#### THE DATA ####

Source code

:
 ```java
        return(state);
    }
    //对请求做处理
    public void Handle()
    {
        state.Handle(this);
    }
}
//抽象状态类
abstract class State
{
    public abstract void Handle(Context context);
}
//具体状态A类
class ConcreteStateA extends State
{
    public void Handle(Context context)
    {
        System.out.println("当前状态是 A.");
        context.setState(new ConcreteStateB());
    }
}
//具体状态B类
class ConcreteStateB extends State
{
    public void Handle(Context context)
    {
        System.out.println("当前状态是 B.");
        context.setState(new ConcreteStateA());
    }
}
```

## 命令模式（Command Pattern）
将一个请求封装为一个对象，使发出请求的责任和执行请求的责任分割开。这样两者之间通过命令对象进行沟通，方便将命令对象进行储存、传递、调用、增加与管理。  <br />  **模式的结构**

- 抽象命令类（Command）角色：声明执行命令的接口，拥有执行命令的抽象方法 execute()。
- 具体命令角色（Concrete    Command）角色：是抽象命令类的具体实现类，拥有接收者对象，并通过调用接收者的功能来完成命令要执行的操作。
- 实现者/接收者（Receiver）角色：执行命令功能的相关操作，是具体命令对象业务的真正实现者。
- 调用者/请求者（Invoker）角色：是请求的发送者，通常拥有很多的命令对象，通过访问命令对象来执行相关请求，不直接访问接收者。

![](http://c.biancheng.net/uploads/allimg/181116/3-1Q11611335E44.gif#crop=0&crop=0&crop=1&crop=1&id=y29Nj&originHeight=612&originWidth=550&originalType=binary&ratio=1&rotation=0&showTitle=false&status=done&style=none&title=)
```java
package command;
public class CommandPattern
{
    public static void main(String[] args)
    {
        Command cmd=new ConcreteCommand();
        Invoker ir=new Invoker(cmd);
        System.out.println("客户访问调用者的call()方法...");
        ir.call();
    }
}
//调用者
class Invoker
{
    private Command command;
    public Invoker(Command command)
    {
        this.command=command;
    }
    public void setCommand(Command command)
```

####

[REQUIRED WORK] Look above for lines with the word "Handle" and copy them all.

[EXERCISE ANSWER]
    public void Handle()
        state.Handle(this);
    public abstract void Handle(Context context);
    public void Handle(Context context)
    public void Handle(Context context)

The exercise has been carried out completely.